__PASSAGE SHOWN__:
· · · ·
Commission makes last-ditch offer to Greece
June 30, 2015News agencies on Tuesday cited unnamed European Union and Greek government sources who said that Jean-Claude Juncker had offered to call an emergency meeting of eurozone finance ministers to approve an aid payment to Athens. According to the same sources, Greek Prime Minister Alexis Tsipras was to provide written confirmation that he would accept the terms of the offer that he had rejected as unacceptable just days ago.
However, there was no indication that Tsipras was about to change his mind, just hours after he announced that Greece had no intention of making a 1.6-billion-euro ($1.8 billion) payment of its debt.
Speaking in an interview on public television station ERT on Monday, Tsipras also called on Greeks to vote no in Sunday's referendum on the last bailout offer from the creditors formerly known as the "troika," the European Commission, the European Central Bank, and the International Monetary Fund.
"We ask you to reject it with all the might of your soul, with the greatest margin possible," Tsipras said, despite the fact that it wasn't even clear whether the offer was even still on the table. "The greater the participation and the rejection of this deal, the greater the possibility will be to restart the negotiations to set a course of logic and sustainability."
Tsipras also hinted that he could resign if Greek voters didn't comply with his wishes in the referendum that he called after walking away from the creditors' latest offer last weekend.
· · · ·
__SUPPLIED ENTRIES__:
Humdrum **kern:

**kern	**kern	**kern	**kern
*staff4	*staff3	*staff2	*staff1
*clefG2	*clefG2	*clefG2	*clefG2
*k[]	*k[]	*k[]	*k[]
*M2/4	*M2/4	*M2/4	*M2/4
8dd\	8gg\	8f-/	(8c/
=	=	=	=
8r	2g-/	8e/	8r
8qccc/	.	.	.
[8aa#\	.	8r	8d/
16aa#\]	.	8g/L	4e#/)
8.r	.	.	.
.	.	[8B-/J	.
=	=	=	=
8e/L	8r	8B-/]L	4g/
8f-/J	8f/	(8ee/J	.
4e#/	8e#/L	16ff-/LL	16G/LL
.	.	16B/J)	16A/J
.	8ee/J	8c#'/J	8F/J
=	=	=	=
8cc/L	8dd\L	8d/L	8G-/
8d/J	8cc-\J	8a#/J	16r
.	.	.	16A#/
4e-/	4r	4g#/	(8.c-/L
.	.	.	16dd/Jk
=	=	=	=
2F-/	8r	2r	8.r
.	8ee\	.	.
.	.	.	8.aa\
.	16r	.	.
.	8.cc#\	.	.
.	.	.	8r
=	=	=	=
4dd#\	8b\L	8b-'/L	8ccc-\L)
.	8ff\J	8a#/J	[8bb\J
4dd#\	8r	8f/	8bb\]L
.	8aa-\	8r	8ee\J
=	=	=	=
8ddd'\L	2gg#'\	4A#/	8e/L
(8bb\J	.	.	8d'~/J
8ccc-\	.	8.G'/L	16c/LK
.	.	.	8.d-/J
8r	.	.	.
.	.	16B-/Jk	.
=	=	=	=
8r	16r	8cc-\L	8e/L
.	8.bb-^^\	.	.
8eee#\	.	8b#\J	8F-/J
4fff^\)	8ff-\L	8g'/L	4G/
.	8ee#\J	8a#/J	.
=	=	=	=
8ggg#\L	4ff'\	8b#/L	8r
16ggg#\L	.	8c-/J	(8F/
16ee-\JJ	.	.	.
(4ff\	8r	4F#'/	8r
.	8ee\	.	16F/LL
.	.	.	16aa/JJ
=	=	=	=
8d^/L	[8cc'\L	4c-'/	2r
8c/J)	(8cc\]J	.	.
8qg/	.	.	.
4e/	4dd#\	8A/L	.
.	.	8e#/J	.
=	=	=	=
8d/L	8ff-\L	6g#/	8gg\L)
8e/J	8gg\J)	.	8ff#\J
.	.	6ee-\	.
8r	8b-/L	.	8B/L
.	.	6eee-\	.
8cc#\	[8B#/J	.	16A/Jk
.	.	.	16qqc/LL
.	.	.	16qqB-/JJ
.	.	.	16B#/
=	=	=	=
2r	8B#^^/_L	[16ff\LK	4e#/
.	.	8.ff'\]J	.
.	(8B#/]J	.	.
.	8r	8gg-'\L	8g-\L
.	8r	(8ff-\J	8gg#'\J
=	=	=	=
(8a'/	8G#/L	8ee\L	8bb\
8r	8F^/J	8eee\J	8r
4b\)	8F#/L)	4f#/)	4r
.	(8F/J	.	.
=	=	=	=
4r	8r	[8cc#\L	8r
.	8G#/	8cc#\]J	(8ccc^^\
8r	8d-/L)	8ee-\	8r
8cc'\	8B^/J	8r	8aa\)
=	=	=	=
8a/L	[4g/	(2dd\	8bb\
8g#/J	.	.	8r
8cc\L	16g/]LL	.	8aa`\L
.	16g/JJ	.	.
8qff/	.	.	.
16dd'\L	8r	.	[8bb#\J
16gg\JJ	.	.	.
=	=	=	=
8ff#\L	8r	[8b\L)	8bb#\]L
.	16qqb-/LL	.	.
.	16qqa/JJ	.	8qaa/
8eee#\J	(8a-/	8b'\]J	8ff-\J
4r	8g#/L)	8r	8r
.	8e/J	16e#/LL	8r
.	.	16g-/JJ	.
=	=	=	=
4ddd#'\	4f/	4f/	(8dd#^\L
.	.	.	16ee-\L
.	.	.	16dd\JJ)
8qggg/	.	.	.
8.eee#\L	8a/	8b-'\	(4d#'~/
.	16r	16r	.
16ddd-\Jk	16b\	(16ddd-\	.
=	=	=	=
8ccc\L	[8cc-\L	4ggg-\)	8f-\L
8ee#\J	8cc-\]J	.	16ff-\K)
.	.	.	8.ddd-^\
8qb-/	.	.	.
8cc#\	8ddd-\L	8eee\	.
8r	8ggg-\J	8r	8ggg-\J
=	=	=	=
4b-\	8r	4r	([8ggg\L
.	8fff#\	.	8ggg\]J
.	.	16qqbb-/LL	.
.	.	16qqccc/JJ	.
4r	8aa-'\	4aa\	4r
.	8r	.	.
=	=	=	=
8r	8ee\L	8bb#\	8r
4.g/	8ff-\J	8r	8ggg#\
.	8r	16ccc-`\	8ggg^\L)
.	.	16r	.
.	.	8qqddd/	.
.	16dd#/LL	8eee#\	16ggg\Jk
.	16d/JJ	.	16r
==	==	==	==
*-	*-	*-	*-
· · · ·
__WHAT THIS EXERCISE ASKS__:
(a) Translate this sentence from the news report on the Commission's offer to Greece into Spanish: "Tsipras also hinted that he could resign if Greek voters didn't comply with his wishes in the referendum that he called after walking away from the creditors' latest offer last weekend."
(b) Write out the news report on the Commission's offer to Greece from "Commission makes last-ditch" to "of its debt.", keeping every word as it appears.

__TASK-BY-TASK RESULTS__:
(a) Tsipras también insinuó que podría dimitir si los votantes griegos no cumplían sus deseos en el referéndum que convocó tras abandonar la última oferta de los acreedores el fin de semana pasado.

(b)
Commission makes last-ditch offer to Greece
June 30, 2015News agencies on Tuesday cited unnamed European Union and Greek government sources who said that Jean-Claude Juncker had offered to call an emergency meeting of eurozone finance ministers to approve an aid payment to Athens. According to the same sources, Greek Prime Minister Alexis Tsipras was to provide written confirmation that he would accept the terms of the offer that he had rejected as unacceptable just days ago.
However, there was no indication that Tsipras was about to change his mind, just hours after he announced that Greece had no intention of making a 1.6-billion-euro ($1.8 billion) payment of its debt.